STUDY QUESTIONS:
A. Answer these questions about the futex message:
(i) Who wrote the reply?
(ii) On which kernel version was the PoC output observed?
(iii) How long are the waiter's timed waits in the PoC?
B. Please reproduce the futex message from "Re: [PATCH] futex: fix" to "word in userspace." with no changes at all.

SOURCE TEXT:
- Opening Delimiter -

Re: [PATCH] futex: fix NUMA node publication race causing missed wakeups
From: Sebastian Andrzej Siewior
Date: Thu Mar 12 2026 - 05:37:20 EST
On 2026-03-03 03:01:00 [+0000], Chengfeng Ye wrote:
> get_futex_key() publishes the FUTEX2_NUMA node side word in userspace.
> The publication path used a non-atomic read/compute/write sequence, so
> concurrent callers could overwrite each other during initialization.
>
> This race can make concurrent operations on the same futex derive
> different node values while the NUMA hint is being initialized,
> resulting in inconsistent futex keying between wait and wake sides.
> In practice this can lead to missed wakeups; at user level, missed
> wakeups can manifest as threads waiting indefinitely
> (application-level deadlock/hang).
>
> PoC description (see Link below):
> - two threads repeatedly exercising FUTEX2_NUMA wait/wake on the
> same futex,
> - waiter and waker pinned to CPUs from different NUMA nodes,
> - waker continuously issuing wake calls while waiter performs
> 10-second timed waits.
>
> PoC output on unpatched kernel (wake sigal missed and waiter timeout):
> - observed on Linux v7.0-rc2 running in qemu-system-x86_64 with
> 4 vCPUs
> Using CPU 0 (waiter) and CPU 2 (waker) from different NUMA nodes
> [TRIGGER EVENT #1] iter=38 timed out (futex.node=1)

- Closing Delimiter -

(Collected data entries)
- Opening Delimiter -

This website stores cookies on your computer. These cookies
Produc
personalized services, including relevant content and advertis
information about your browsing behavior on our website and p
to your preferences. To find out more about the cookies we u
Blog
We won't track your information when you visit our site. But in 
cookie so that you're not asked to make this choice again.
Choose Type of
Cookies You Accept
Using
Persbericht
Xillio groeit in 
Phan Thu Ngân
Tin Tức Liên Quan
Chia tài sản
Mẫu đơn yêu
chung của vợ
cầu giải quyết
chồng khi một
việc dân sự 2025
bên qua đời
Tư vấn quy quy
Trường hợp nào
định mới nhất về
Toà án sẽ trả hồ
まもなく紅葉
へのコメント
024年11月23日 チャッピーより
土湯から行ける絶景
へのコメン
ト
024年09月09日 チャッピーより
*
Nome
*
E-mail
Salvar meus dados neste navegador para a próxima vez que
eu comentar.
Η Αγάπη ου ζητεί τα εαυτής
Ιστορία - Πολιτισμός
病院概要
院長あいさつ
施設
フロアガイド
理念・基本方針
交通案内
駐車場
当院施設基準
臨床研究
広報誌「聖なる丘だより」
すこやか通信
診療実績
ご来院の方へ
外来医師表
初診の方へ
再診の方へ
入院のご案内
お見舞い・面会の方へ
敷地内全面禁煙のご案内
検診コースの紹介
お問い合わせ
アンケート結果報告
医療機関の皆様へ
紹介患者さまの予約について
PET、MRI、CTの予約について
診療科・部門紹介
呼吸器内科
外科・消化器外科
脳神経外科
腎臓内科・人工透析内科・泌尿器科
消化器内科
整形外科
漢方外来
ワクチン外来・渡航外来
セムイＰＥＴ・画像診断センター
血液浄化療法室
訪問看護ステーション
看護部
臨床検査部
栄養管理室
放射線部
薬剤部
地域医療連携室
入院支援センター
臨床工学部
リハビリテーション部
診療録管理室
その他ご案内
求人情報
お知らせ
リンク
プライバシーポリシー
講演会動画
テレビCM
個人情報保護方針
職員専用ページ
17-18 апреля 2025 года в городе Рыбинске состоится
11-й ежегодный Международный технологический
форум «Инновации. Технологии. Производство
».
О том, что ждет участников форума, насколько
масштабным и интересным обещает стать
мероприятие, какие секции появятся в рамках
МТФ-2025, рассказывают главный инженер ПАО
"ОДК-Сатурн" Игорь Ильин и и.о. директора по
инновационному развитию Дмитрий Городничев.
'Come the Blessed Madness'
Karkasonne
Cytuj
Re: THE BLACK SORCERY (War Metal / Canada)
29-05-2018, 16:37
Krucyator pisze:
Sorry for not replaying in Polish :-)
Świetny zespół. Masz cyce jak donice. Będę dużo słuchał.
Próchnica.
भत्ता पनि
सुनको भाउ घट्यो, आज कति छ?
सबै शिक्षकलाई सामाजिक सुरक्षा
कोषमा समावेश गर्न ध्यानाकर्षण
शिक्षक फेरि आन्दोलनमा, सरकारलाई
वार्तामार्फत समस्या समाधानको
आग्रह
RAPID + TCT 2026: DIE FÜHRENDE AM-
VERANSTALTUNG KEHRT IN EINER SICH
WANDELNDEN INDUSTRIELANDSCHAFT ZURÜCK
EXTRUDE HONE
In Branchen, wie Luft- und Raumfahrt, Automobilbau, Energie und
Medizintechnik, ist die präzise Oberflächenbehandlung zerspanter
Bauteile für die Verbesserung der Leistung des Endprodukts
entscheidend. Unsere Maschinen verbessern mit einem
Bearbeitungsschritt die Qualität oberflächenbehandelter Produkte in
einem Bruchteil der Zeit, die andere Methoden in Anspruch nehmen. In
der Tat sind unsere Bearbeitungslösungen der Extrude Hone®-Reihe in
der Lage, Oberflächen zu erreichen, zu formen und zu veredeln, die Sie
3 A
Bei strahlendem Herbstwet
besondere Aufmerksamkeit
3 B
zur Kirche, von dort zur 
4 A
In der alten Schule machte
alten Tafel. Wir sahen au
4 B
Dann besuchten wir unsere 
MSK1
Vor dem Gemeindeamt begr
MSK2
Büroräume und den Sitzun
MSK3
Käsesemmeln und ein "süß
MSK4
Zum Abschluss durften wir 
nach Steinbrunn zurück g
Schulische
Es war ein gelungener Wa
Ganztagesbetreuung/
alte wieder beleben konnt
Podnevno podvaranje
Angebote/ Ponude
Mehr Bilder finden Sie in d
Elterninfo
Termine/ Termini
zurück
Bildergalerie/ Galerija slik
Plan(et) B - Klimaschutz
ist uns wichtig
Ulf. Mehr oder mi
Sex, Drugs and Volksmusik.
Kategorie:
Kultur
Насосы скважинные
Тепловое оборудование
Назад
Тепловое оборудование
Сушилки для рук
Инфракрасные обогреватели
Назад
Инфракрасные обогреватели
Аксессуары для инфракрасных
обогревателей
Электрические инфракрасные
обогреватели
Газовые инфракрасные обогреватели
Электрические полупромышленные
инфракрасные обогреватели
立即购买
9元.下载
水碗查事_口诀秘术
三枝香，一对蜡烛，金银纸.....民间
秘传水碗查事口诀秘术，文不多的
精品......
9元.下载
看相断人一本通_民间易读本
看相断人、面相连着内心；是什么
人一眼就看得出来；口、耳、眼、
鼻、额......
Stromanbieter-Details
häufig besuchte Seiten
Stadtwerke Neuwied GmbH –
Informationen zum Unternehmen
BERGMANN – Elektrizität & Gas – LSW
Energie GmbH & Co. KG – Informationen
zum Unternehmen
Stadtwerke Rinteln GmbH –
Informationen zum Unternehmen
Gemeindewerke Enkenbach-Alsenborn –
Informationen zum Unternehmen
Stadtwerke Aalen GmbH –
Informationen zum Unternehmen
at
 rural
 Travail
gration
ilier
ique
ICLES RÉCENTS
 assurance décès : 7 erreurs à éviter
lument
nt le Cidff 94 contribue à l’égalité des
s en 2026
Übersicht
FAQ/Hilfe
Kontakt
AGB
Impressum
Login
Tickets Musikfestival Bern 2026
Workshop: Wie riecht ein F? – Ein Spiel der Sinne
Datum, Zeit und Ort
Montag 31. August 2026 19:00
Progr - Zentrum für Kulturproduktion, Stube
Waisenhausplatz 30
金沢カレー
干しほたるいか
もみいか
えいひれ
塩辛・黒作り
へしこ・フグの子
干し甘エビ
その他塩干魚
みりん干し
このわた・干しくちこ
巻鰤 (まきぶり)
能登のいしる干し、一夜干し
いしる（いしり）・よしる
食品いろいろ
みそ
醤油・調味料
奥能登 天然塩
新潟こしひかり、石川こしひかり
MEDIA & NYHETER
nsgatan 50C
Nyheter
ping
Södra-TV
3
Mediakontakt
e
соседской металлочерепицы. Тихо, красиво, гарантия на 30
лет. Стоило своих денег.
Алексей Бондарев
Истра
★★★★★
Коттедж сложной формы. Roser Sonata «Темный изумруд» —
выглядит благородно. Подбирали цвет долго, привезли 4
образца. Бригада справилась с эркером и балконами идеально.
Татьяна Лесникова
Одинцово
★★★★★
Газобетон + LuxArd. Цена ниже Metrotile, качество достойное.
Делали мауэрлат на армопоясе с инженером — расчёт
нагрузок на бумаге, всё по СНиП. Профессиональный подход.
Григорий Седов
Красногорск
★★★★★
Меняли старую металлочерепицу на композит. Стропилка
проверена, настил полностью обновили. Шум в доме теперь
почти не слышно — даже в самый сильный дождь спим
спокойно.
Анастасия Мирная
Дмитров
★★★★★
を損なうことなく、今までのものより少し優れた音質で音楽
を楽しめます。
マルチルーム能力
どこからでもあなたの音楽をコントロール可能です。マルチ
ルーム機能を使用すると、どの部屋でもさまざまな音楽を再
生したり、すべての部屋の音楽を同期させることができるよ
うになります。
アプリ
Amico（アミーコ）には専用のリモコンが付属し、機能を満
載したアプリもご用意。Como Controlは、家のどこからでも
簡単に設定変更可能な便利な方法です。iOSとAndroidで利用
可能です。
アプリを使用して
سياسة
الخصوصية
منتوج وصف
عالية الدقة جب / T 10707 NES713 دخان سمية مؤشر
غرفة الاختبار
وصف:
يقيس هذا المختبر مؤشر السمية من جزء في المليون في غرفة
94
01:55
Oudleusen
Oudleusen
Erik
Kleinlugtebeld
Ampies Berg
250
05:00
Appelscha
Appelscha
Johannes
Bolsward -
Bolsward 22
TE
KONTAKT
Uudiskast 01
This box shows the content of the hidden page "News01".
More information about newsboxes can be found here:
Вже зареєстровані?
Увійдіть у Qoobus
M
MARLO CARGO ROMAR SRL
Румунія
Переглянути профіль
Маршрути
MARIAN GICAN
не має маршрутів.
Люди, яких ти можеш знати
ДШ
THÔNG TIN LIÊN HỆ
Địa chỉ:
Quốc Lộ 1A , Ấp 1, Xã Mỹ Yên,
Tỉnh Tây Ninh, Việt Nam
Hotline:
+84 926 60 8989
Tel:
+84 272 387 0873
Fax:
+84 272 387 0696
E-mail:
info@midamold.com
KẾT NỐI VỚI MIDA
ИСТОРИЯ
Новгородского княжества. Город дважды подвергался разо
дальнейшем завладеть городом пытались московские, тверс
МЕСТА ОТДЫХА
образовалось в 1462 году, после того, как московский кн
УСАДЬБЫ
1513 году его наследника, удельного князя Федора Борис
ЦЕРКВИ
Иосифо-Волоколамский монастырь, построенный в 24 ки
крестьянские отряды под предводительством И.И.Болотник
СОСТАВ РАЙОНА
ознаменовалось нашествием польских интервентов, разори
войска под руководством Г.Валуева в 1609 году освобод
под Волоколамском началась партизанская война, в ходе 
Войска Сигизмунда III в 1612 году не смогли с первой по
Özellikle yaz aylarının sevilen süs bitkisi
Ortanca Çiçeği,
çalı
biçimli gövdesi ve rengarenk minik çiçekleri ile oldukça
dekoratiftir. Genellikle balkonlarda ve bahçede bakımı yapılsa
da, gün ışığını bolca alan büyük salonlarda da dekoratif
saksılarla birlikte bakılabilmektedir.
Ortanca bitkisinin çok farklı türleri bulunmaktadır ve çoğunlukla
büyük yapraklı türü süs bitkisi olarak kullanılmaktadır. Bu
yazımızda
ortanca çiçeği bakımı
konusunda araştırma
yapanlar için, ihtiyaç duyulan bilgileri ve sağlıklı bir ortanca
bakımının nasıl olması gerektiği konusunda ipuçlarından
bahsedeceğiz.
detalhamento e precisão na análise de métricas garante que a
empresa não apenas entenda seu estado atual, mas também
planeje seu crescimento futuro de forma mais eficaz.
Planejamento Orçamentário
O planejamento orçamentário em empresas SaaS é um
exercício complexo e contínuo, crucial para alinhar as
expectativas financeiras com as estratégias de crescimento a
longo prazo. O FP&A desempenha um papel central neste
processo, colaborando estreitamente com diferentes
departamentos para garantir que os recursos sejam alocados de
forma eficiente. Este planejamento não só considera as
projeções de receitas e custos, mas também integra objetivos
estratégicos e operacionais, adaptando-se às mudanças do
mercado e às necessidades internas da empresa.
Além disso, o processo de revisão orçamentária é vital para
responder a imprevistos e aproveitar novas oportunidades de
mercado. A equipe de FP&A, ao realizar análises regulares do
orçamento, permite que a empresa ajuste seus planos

- Closing Delimiter -

ANSWERS PER TASK:
A.
(i) Sebastian Andrzej Siewior
(ii) Linux v7.0-rc2
(iii) 10 seconds

B.
Re: [PATCH] futex: fix NUMA node publication race causing missed wakeups
From: Sebastian Andrzej Siewior
Date: Thu Mar 12 2026 - 05:37:20 EST
On 2026-03-03 03:01:00 [+0000], Chengfeng Ye wrote:
> get_futex_key() publishes the FUTEX2_NUMA node side word in userspace.